Reproduce the records below, swapping every occurrence of "locality" for "site" and leaving everything else as it is.
======== Stored records ========
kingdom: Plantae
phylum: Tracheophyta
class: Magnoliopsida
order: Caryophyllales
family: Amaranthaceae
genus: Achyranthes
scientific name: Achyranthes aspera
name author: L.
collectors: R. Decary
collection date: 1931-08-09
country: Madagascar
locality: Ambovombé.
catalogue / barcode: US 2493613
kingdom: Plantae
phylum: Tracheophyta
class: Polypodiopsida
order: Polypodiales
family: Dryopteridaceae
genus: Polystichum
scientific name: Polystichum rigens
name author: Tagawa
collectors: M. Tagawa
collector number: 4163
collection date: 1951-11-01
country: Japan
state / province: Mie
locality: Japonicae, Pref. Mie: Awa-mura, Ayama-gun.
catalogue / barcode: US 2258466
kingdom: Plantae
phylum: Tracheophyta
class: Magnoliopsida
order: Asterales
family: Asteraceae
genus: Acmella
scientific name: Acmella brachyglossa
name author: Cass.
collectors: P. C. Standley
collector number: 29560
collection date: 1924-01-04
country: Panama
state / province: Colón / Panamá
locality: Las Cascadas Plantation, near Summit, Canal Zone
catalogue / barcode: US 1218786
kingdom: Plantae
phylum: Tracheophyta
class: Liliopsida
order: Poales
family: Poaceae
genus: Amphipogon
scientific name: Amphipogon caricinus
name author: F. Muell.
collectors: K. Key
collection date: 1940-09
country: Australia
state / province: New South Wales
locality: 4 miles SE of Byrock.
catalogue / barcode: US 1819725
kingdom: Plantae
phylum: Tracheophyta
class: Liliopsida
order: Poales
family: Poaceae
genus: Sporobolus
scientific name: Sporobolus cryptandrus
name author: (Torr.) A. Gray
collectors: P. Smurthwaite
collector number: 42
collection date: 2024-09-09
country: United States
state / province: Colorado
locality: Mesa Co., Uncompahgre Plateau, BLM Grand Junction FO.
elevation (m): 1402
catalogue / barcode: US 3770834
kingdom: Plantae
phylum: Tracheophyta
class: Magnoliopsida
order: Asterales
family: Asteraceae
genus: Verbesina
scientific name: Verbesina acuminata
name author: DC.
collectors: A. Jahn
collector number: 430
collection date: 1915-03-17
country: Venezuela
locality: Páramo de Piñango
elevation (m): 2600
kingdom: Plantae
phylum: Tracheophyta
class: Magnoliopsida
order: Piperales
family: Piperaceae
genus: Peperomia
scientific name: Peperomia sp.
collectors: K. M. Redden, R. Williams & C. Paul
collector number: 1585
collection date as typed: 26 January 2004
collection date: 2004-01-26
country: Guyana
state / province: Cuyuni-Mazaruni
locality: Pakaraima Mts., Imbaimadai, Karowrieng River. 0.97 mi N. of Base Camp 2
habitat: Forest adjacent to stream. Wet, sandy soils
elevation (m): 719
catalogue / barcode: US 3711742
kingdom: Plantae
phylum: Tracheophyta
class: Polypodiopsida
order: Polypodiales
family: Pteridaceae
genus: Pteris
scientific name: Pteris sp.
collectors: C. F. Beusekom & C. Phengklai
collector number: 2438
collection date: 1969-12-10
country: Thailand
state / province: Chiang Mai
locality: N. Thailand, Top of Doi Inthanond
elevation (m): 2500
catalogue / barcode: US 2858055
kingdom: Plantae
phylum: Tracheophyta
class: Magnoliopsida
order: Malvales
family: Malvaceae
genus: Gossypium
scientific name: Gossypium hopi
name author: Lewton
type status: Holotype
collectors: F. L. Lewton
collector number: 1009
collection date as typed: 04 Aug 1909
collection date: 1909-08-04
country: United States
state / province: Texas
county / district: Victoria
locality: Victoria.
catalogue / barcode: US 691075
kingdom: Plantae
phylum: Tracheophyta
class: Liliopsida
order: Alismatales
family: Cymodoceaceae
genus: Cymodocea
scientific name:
========
## Exercise result
kingdom: Plantae
phylum: Tracheophyta
class: Magnoliopsida
order: Caryophyllales
family: Amaranthaceae
genus: Achyranthes
scientific name: Achyranthes aspera
name author: L.
collectors: R. Decary
collection date: 1931-08-09
country: Madagascar
site: Ambovombé.
catalogue / barcode: US 2493613
kingdom: Plantae
phylum: Tracheophyta
class: Polypodiopsida
order: Polypodiales
family: Dryopteridaceae
genus: Polystichum
scientific name: Polystichum rigens
name author: Tagawa
collectors: M. Tagawa
collector number: 4163
collection date: 1951-11-01
country: Japan
state / province: Mie
site: Japonicae, Pref. Mie: Awa-mura, Ayama-gun.
catalogue / barcode: US 2258466
kingdom: Plantae
phylum: Tracheophyta
class: Magnoliopsida
order: Asterales
family: Asteraceae
genus: Acmella
scientific name: Acmella brachyglossa
name author: Cass.
collectors: P. C. Standley
collector number: 29560
collection date: 1924-01-04
country: Panama
state / province: Colón / Panamá
site: Las Cascadas Plantation, near Summit, Canal Zone
catalogue / barcode: US 1218786
kingdom: Plantae
phylum: Tracheophyta
class: Liliopsida
order: Poales
family: Poaceae
genus: Amphipogon
scientific name: Amphipogon caricinus
name author: F. Muell.
collectors: K. Key
collection date: 1940-09
country: Australia
state / province: New South Wales
site: 4 miles SE of Byrock.
catalogue / barcode: US 1819725
kingdom: Plantae
phylum: Tracheophyta
class: Liliopsida
order: Poales
family: Poaceae
genus: Sporobolus
scientific name: Sporobolus cryptandrus
name author: (Torr.) A. Gray
collectors: P. Smurthwaite
collector number: 42
collection date: 2024-09-09
country: United States
state / province: Colorado
site: Mesa Co., Uncompahgre Plateau, BLM Grand Junction FO.
elevation (m): 1402
catalogue / barcode: US 3770834
kingdom: Plantae
phylum: Tracheophyta
class: Magnoliopsida
order: Asterales
family: Asteraceae
genus: Verbesina
scientific name: Verbesina acuminata
name author: DC.
collectors: A. Jahn
collector number: 430
collection date: 1915-03-17
country: Venezuela
site: Páramo de Piñango
elevation (m): 2600
kingdom: Plantae
phylum: Tracheophyta
class: Magnoliopsida
order: Piperales
family: Piperaceae
genus: Peperomia
scientific name: Peperomia sp.
collectors: K. M. Redden, R. Williams & C. Paul
collector number: 1585
collection date as typed: 26 January 2004
collection date: 2004-01-26
country: Guyana
state / province: Cuyuni-Mazaruni
site: Pakaraima Mts., Imbaimadai, Karowrieng River. 0.97 mi N. of Base Camp 2
habitat: Forest adjacent to stream. Wet, sandy soils
elevation (m): 719
catalogue / barcode: US 3711742
kingdom: Plantae
phylum: Tracheophyta
class: Polypodiopsida
order: Polypodiales
family: Pteridaceae
genus: Pteris
scientific name: Pteris sp.
collectors: C. F. Beusekom & C. Phengklai
collector number: 2438
collection date: 1969-12-10
country: Thailand
state / province: Chiang Mai
site: N. Thailand, Top of Doi Inthanond
elevation (m): 2500
catalogue / barcode: US 2858055
kingdom: Plantae
phylum: Tracheophyta
class: Magnoliopsida
order: Malvales
family: Malvaceae
genus: Gossypium
scientific name: Gossypium hopi
name author: Lewton
type status: Holotype
collectors: F. L. Lewton
collector number: 1009
collection date as typed: 04 Aug 1909
collection date: 1909-08-04
country: United States
state / province: Texas
county / district: Victoria
site: Victoria.
catalogue / barcode: US 691075
kingdom: Plantae
phylum: Tracheophyta
class: Liliopsida
order: Alismatales
family: Cymodoceaceae
genus: Cymodocea
scientific name:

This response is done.